As is the case with Prozac, walnuts’ potential antidepressant effect pertains to serotonin, the important brain chemical that controls both your moods and your appetite. Like Prozac and other selective serotonin reuptake inhibitor drugs (SSRIs), walnuts may influence the human brain’s serotonin levels, according to Professor James Duke’s book “Anti-Aging Prescriptions.” That means that you may be able to relieve the disorders commonly treated with antidepressant drugs — insomnia, depression, overeating and other compulsive behavior — without the dangerous side effects. Walnuts aren’t the only nut with mood-boosting omega-3s, either. Flax seeds are also an excellent source for omega-3s, making them a viable source for those who don’t like to eat fish, the most common source of omega-3s.

peanuts2But then, whatever kind of nut you want to take, may it be walnuts, pumpkin seeds and sunflower seeds, cashews, almonds, pecans and peanuts, each can improve your mental health in its own way. Cashews are high in magnesium, which can “open up” the blood vessels in your body, including those in your brain. When more oxygen-rich blood nourishes your brain, like any organ, it operates better. By providing your body with phenylalanine, adding almonds to your diet can do wonders for your mental and neurological health. According to “Off the Shelf Natural Health: How to Use Herbs and Nutrients to Stay Well” author Mark Mayell, phenylalanine has the rare ability to cross the blood-brain barrier, where it then stimulates your brain to produce “the natural pain-killing and mood-boosting neurotransmitters dopamine, adrenaline and noradrenaline.” Accordingly, phenylalanine-rich almonds can drastically reduce the symptoms of Parkinson’s Disease, a neurological disorder that is always debilitating and often eventually deadly. Additionally, almonds are high in riboflavin, which may boost your memory. Peanuts and pecans provide another important nutrient for optimal brain function, choline. According to “Permanent Remissions” by Robert Haas, choline aids in both memory and brain development.

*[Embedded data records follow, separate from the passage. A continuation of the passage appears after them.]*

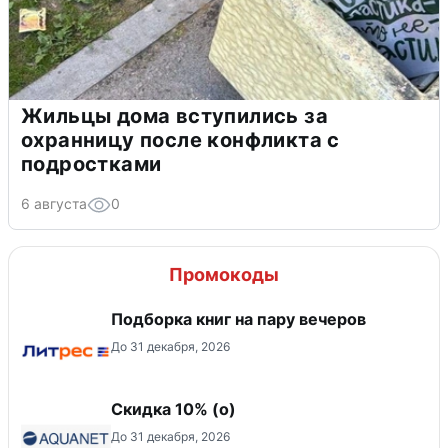
Жильцы дома вступились за
охранницу после конфликта с
подростками
6 августа
0
Промокоды
Подборка книг на пару вечеров
До 31 декабря, 2026
Скидка 10% (о)
До 31 декабря, 2026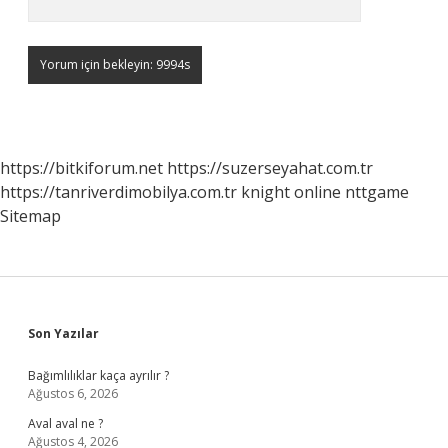
https://bitkiforum.net
https://suzerseyahat.com.tr
https://tanriverdimobilya.com.tr
knight online
nttgame
Sitemap
Sidebar
Son Yazılar
Bağımlılıklar kaça ayrılır ?
Ağustos 6, 2026
Aval aval ne ?
Ağustos 4, 2026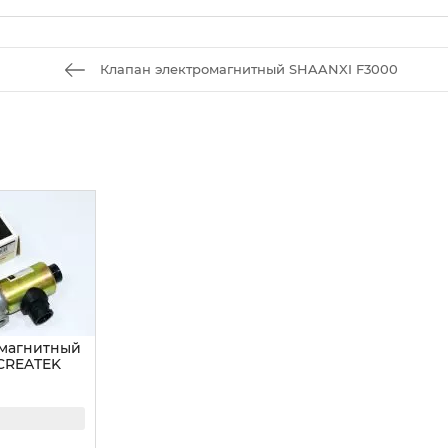
Клапан электромагнитный SHAANXI F3000
омагнитный
 CREATEK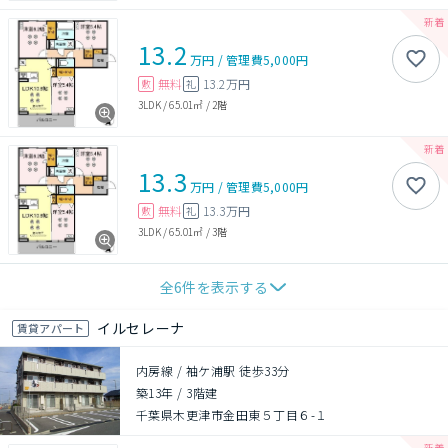
13.2
万円
/
管理費
5,000円
無料
13.2万円
敷
礼
3LDK
/
65.01㎡
/
2階
13.3
万円
/
管理費
5,000円
無料
13.3万円
敷
礼
3LDK
/
65.01㎡
/
3階
全
6
件を表示する
イルセレーナ
賃貸アパート
内房線 / 袖ケ浦駅 徒歩33分
築13年
/
3階建
千葉県木更津市金田東５丁目６-１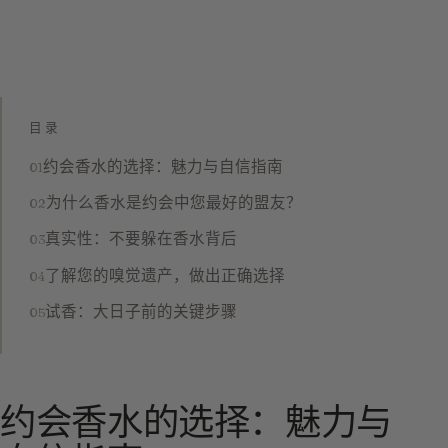
目录
约会香水的选择：魅力与自信指南
为什么香水是约会中您最好的盟友？
真实性：不要躲在香水背后
了解您的嗅觉遗产，做出正确选择
试香：大日子前的关键步骤
约会香水的选择：魅力与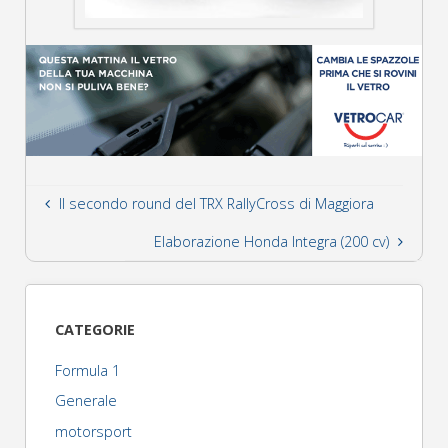
Il secondo round del TRX RallyCross di Maggiora
Elaborazione Honda Integra (200 cv)
CATEGORIE
Formula 1
Generale
motorsport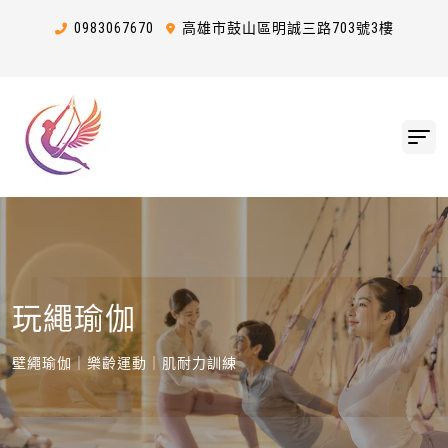
0983
0
6
7
670
高雄市鼓山區明誠三路703號3樓
玩繩瑜伽
壁繩瑜伽｜樂齡運動｜肌耐力訓練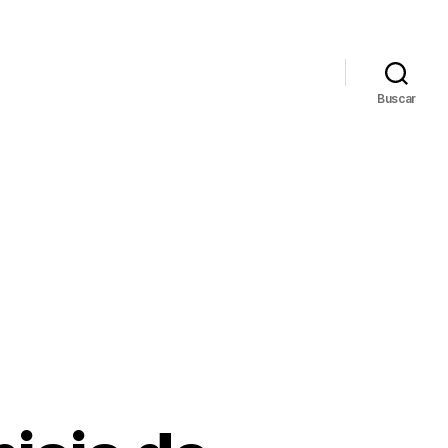
Buscar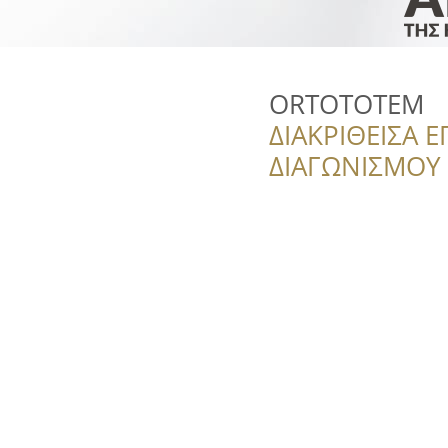
ORTOTOTEM
ΔΙΑΚΡΙΘΕΙΣΑ Ε
ΔΙΑΓΩΝΙΣΜΟΥ ‘’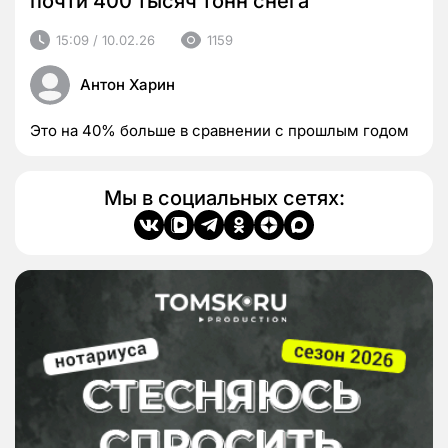
почти 400 тысяч тонн снега
15:09 / 10.02.26
1159
Антон Харин
Это на 40% больше в сравнении с прошлым годом
Мы в социальных сетях: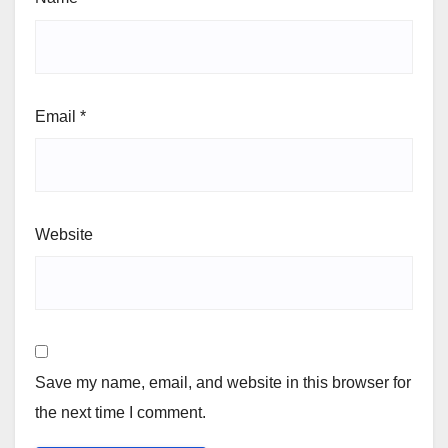
Email
*
Website
Save my name, email, and website in this browser for
the next time I comment.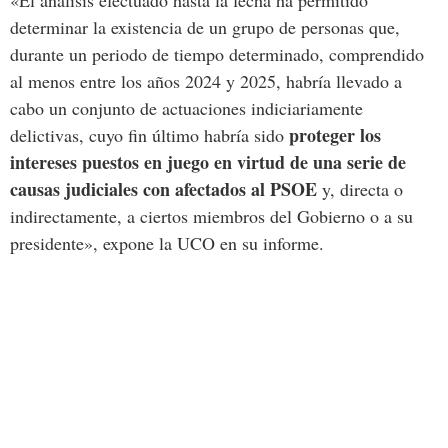
determinar la existencia de un grupo de personas que,
durante un periodo de tiempo determinado, comprendido
al menos entre los años 2024 y 2025, habría llevado a
cabo un conjunto de actuaciones indiciariamente
proteger los
delictivas, cuyo fin último habría sido
intereses puestos en juego en virtud de una serie de
causas judiciales con afectados al PSOE
y, directa o
indirectamente, a ciertos miembros del Gobierno o a su
presidente», expone la UCO en su informe.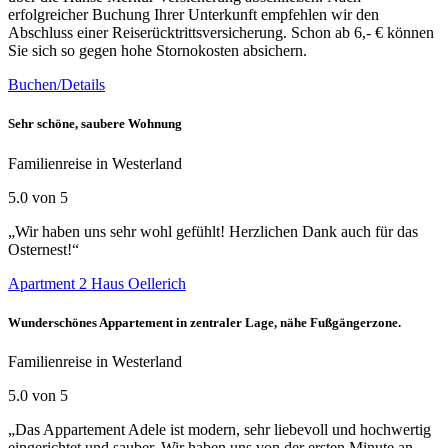
erfolgreicher Buchung Ihrer Unterkunft empfehlen wir den
Abschluss einer Reiserücktrittsversicherung. Schon ab 6,- € können
Sie sich so gegen hohe Stornokosten absichern.
Buchen/Details
Sehr schöne, saubere Wohnung
Familienreise in Westerland
5.0 von 5
„Wir haben uns sehr wohl gefühlt! Herzlichen Dank auch für das
Osternest!“
Apartment 2 Haus Oellerich
Wunderschönes Appartement in zentraler Lage, nähe Fußgängerzone.
Familienreise in Westerland
5.0 von 5
„Das Appartement Adele ist modern, sehr liebevoll und hochwertig
eingerichtet und sauber. Wir haben uns von der ersten Minute an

When you look at our history as a species, the knowledge that some seeds and nuts may enhance brainpower and moods makes perfect sense. As “Origin Diet” author Elizabeth Somer writes, seeds and nuts were an essential part of our ancestors’ diets: “Up to 65 percent of our original diets were fresh fruits and vegetables, nuts, seeds, and other plants. Our ancient ancestors ate pounds of produce every day. The other 35 percent came from wild game, low in saturated fats and rich in polyunsaturated fats called the omega-3 fatty acids.

Hundreds of studies spanning decades of research show that diets based on these foods are also the ones that lower disease risk, prevent obesity, boost energy and mood, improve mental function, and slow aging.” Seeds and nuts are essential to a healthy, well-functioning brain and, if they’re high in omega-3, essential to the brain development of an unborn fetus and growing child. It is worth your efforts to make them part of your diet, and that of your family.

In this world of science, we are bombarded of many different kinds of medicines from intakes of processed supplements to complex ways of aiding diseases, we need more of natural, alternative ways to provide our daily needs. And this is a breakthrough of science, though very simple yet we naively recognize that what we need is already given to us.